Baculovirus expressed human Nat1 and Nat2 preparations enable the study of soluble drug metabolising enzymes in the cytosol, facilitating the final stages of ADME profiling
Cambridge Bioscience has introduced two unique new tools for drug metabolism studies in a high-throughput environment.
Developed by BD Gentest, the baculovirus expressed human Nat1 and Nat2 preparations enable the study of soluble drug metabolising enzymes in the cytosol, facilitating the final stages of ADME profiling.
Unlike P450 enzymes, the Nat1 and Nat2 proteins are not membrane-bound and play a significant role in drug metabolism.
Arylamine N-acetyltransferases (Nats) are cytosolic proteins expressed in a variety of tissues.
In humans there are two functional isoforms: Nat1 and Nat2.
Nat1 has a ubiquitous tissue distribution; Nat2 is distributed primarily in the liver and intestine.
In addition to playing a key role in the N-acetylation of drugs, Nat enzymes also contribute to the metabolic activation of xenobiotics.
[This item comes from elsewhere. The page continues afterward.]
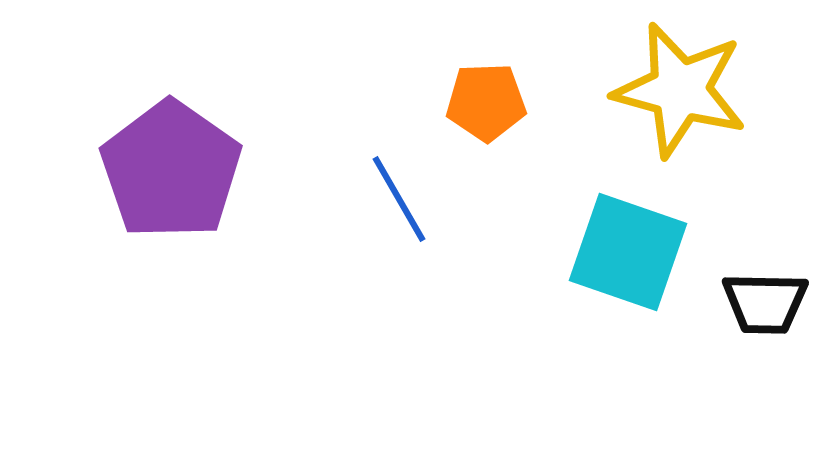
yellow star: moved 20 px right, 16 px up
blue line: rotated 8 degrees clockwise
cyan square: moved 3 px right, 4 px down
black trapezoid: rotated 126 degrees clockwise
These include cigarette smoke and carcinogens found in cooked foods.
Several polymorphisms have been reported, particularly Nat2.
BD Gentest's Nat1 and Nat2 are derived from 'wild type' alleles, Nat1*4 and Nat2*4.
The enzymes are prepared from the cytosolic (soluble) fraction of insect cells infected with recombinant baculovirus.
A control insect cell cytosolic preparation is also available.